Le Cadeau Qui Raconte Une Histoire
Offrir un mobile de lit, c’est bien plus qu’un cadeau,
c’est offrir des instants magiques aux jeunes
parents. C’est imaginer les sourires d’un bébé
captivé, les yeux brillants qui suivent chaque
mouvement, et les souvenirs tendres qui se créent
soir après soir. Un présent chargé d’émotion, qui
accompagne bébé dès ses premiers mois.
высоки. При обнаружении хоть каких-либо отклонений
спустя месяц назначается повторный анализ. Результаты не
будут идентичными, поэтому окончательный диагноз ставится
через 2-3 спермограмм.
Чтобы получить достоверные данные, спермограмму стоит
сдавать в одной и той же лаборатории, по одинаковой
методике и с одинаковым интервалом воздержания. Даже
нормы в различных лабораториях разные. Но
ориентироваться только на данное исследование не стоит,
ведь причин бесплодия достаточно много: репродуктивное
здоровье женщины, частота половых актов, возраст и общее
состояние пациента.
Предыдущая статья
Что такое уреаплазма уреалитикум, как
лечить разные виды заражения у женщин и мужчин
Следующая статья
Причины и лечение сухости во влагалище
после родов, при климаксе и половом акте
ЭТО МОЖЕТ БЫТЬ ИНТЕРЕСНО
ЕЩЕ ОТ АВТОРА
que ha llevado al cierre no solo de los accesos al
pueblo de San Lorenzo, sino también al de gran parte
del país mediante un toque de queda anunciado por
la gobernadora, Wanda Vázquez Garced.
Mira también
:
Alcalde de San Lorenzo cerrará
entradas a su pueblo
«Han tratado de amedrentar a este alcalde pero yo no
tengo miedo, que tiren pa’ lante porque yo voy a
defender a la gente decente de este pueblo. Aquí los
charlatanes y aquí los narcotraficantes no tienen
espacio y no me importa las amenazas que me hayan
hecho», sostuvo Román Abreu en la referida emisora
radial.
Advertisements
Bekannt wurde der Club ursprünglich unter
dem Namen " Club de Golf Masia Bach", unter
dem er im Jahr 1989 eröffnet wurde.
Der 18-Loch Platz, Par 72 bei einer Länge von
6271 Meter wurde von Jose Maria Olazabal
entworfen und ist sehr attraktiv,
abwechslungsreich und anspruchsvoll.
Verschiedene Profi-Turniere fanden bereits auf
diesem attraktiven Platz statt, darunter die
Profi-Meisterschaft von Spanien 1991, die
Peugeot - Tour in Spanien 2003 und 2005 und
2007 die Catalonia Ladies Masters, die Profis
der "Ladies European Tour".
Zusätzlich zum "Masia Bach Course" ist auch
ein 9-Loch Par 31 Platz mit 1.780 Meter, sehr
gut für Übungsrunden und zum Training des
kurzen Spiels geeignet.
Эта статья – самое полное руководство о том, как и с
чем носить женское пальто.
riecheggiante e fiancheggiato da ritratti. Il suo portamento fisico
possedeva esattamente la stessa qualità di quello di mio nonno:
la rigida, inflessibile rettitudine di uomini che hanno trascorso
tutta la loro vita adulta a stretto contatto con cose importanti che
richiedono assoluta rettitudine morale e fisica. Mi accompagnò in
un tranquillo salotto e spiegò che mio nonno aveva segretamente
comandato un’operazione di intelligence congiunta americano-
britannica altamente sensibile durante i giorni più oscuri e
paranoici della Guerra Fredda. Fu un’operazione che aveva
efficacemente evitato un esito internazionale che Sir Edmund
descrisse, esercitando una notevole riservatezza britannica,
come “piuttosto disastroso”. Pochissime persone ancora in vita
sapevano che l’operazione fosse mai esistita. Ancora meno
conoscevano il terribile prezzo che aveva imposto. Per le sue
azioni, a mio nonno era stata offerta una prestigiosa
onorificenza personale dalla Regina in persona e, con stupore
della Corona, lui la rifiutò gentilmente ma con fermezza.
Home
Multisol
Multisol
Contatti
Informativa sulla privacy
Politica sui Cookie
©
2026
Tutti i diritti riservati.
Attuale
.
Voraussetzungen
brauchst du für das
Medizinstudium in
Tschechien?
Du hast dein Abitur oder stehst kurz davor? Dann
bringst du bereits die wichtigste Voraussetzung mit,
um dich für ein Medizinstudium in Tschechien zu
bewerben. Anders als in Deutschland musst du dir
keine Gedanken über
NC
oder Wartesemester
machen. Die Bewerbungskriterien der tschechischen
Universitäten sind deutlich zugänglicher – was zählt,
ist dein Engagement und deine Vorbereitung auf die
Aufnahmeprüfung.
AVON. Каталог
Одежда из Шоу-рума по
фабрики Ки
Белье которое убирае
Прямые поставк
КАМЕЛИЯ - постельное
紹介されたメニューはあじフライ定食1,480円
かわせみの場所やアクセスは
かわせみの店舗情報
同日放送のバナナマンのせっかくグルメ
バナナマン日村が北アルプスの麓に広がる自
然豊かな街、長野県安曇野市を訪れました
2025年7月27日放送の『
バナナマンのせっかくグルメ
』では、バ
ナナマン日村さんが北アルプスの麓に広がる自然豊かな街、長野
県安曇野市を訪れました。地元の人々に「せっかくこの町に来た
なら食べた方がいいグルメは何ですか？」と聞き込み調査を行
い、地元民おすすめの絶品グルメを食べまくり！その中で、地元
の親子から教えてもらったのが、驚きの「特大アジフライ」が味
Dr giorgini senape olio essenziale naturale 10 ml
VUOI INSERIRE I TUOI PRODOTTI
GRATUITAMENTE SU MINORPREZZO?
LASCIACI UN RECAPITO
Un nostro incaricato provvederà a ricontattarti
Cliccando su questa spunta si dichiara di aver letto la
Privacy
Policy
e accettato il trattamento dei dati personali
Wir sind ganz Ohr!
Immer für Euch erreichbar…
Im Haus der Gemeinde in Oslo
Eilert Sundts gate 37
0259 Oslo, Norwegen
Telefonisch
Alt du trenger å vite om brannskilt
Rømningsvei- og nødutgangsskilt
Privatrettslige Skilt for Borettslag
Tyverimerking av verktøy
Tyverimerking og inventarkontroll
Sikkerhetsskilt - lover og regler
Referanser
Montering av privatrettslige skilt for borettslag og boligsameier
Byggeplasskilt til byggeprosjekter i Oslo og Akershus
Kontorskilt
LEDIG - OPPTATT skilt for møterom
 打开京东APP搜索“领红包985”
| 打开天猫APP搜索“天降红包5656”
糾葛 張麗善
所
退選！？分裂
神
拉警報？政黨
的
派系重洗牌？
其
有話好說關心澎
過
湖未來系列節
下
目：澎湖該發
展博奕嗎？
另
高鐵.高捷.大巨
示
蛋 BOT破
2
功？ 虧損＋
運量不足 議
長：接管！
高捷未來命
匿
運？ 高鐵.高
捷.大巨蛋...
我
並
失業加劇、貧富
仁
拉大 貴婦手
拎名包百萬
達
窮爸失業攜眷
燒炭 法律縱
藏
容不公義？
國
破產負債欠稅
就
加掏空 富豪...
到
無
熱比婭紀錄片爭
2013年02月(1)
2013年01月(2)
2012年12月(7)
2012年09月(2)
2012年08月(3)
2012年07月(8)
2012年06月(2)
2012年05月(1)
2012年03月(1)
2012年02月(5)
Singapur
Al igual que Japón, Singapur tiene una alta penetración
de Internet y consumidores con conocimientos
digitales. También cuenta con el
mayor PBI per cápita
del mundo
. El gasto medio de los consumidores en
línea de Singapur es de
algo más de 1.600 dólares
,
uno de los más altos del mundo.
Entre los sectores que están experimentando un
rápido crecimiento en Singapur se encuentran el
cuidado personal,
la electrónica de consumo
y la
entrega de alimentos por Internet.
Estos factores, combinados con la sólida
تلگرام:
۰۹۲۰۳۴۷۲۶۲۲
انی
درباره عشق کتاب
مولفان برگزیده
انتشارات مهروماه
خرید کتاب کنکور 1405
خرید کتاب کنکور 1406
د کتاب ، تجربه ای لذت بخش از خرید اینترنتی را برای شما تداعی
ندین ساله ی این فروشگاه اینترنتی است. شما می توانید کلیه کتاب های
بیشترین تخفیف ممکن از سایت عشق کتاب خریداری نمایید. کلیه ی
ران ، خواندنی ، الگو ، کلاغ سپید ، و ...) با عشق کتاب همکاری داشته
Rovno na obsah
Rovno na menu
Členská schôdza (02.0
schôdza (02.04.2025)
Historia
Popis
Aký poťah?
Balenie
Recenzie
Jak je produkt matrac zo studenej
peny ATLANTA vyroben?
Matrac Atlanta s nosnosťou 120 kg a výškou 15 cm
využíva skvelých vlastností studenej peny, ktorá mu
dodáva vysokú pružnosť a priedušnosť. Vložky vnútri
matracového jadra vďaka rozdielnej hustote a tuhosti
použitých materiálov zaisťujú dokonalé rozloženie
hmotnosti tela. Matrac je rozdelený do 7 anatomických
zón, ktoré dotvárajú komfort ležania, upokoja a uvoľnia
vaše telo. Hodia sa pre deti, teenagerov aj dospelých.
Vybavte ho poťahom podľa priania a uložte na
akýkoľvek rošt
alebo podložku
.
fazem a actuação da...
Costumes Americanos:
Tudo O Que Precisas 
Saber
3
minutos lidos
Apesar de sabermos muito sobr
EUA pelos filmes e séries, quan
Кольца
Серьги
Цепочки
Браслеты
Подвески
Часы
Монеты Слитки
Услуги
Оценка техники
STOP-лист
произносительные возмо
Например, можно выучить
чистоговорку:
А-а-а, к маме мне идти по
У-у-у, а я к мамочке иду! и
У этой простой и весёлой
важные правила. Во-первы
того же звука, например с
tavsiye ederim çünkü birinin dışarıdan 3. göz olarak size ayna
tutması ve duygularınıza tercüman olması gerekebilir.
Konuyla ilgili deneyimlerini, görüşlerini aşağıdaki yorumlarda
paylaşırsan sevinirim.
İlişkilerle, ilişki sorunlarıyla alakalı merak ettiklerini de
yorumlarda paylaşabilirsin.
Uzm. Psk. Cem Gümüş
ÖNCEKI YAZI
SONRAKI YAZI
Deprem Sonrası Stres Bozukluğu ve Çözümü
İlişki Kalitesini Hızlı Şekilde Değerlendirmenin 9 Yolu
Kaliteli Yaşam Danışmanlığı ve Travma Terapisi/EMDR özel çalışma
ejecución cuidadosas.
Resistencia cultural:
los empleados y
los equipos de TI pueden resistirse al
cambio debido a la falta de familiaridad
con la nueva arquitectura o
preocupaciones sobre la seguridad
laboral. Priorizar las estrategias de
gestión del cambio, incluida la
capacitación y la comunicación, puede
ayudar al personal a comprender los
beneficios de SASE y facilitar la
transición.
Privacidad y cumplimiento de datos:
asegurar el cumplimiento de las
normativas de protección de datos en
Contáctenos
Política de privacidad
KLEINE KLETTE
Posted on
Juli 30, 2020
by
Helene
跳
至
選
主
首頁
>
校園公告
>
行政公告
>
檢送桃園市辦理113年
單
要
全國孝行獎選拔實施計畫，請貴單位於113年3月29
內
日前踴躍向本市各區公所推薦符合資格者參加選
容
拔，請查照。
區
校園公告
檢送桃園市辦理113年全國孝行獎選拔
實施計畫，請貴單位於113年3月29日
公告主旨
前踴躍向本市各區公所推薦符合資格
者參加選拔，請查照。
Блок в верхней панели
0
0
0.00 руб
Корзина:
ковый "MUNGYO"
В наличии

* [PROMPT] Read through the data and copy every line where "стоит" shows up.

* [RESPONSE TO THE EXERCISE]
Чтобы получить достоверные данные, спермограмму стоит
ориентироваться только на данное исследование не стоит,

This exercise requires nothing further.